By Derek Kravitz
Washington Post Staff Writer
Friday, August 27, 2010; 12:11 AM
Competition for domestic passengers is still tight among the Washington region's airlines, leading to lower fares for travelers, according to an analysis of last year's federal airport data.
The analysis of annual U.S. Department of Transportation travel data, prepared by a consultant for the nonprofit Washington Airports Task Force and reviewed by The Washington Post, shows that the proposed merger between United and Continental airlines is expected to increase competition, allowing for more international trips out of the region's three airports: Dulles International, Reagan National and Baltimore-Washington International Marshall.
"It will help us expand and increase our international market share in this region," said Leo Schefer, president of the task force and a longtime British Aerospace executive. "They will have a stronger system to feed their international hubs now."
The merger will probably increase the number of flights between Washington and Latin America, said William S. Swelbar, a research engineer at MIT's International Center for Air Transportation.
About 97 percent of the more than 37 million domestic travelers flying to or from National, Dulles and BWI had a high level of competitive choice for their business - no one airline held more than 80 percent of any one connecting airport's travelers.
Only a few route monopolies remain nationwide out of the Washington region: Southwest has an 81 percent share of flights between BWI and Providence, R.I., and it controls routes to and from Islip, Long Island, while Delta handles 85 percent of those traveling between Dulles and Cincinnati.
Only four small markets lacked competition, when other airports within an hour's drive were taken into account: Grand Rapids, Mich.; Lansing, Mich; Panama City, Fla.; and Wilmington, N.C.
Low-fare carrier Southwest is still Washington's largest domestic carrier, with more than 8.2 million passengers at BWI and Dulles. After its October 2008 merger with Northwest, Delta moved into second place, with 6.1 million passengers at all three airports. United fell to third, with a little more than 6 million domestic travelers; U.S. Airways was fourth with 5.2 million passengers; and American Airlines was fifth with almost 3.7 million passengers at the three airports.
Despite mergers and increased competition over landing and takeoff slots at the region's airports, several newer airlines have been able to enter the Washington market and thrive.

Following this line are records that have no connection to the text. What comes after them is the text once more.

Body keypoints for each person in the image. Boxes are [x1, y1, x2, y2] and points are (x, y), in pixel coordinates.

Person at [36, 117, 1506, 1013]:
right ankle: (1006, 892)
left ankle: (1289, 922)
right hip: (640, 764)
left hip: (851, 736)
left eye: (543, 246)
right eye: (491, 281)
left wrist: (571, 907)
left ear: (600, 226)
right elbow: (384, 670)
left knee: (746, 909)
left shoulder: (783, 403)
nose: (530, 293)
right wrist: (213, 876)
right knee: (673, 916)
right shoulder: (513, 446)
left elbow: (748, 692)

Last year, Virgin America became the second-largest carrier between San Francisco and the Washington region.
"This is still a very competitive area. United is the big dog at Dulles, U.S. Airways is the biggest at National, and Southwest is the largest at BWI," said Michael Morstein, director of route planning and analysis at InterVISTAS Consulting, an industry analyst in Washington. "There is a lot of mixing and matching, with passengers choosing different airports regardless of where they live."

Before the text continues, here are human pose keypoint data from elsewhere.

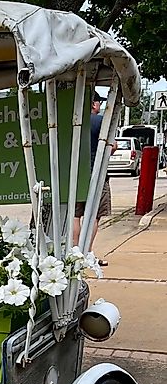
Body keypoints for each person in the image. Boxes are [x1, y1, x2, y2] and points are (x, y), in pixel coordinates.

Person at [73, 97, 114, 265]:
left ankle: (74, 254)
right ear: (93, 103)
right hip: (96, 175)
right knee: (94, 217)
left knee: (76, 216)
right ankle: (87, 253)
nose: (100, 106)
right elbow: (111, 147)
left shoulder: (74, 120)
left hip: (76, 175)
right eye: (99, 103)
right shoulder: (101, 121)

The highest average fare for domestic routes with more than 50,000 passengers a year was for United's flights between Dulles and Honolulu International Airport, which typically required one layover and cost about $408 one way. The yield-per-mile for the airline was relatively low, however, and about 13 percent of those passengers - almost 8,000 people - flew the Honolulu trip for free because of frequent-flier or other programs.

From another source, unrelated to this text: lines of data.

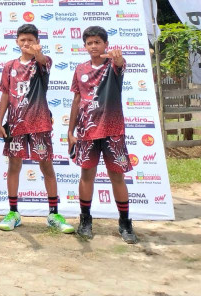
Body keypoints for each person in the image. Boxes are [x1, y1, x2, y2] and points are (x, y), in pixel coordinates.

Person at [0, 24, 74, 234]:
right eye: (22, 40)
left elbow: (43, 61)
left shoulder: (42, 62)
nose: (26, 43)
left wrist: (38, 54)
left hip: (39, 123)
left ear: (37, 42)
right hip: (16, 124)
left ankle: (54, 213)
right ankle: (13, 212)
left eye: (30, 40)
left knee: (46, 167)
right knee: (14, 167)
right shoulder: (9, 66)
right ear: (16, 41)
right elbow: (5, 94)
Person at [68, 26, 137, 244]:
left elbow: (120, 63)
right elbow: (77, 101)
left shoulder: (113, 66)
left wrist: (118, 58)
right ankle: (85, 221)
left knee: (117, 176)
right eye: (90, 43)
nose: (94, 46)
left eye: (98, 42)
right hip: (87, 131)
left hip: (112, 129)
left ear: (105, 44)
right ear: (85, 46)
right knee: (86, 176)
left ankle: (125, 223)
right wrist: (70, 131)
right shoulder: (80, 69)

The cheapest average fare for large routes was JetBlue's BWI-to-Logan International Airport in Boston, about $65.
The top-grossing route: United's San Francisco flights in and out of Dulles. The $259, 2,446-mile trips brought in more than $125 million last year. Nearly 484,000 people flew on those flights, making it the third-most-trafficked route. The top two were Delta's National trips to and from Hartsfield-Jackson Atlanta International Airport, with almost 591,000 passengers, and Southwest's BWI to and from Orlando International Airport, with more than 510,000 travelers.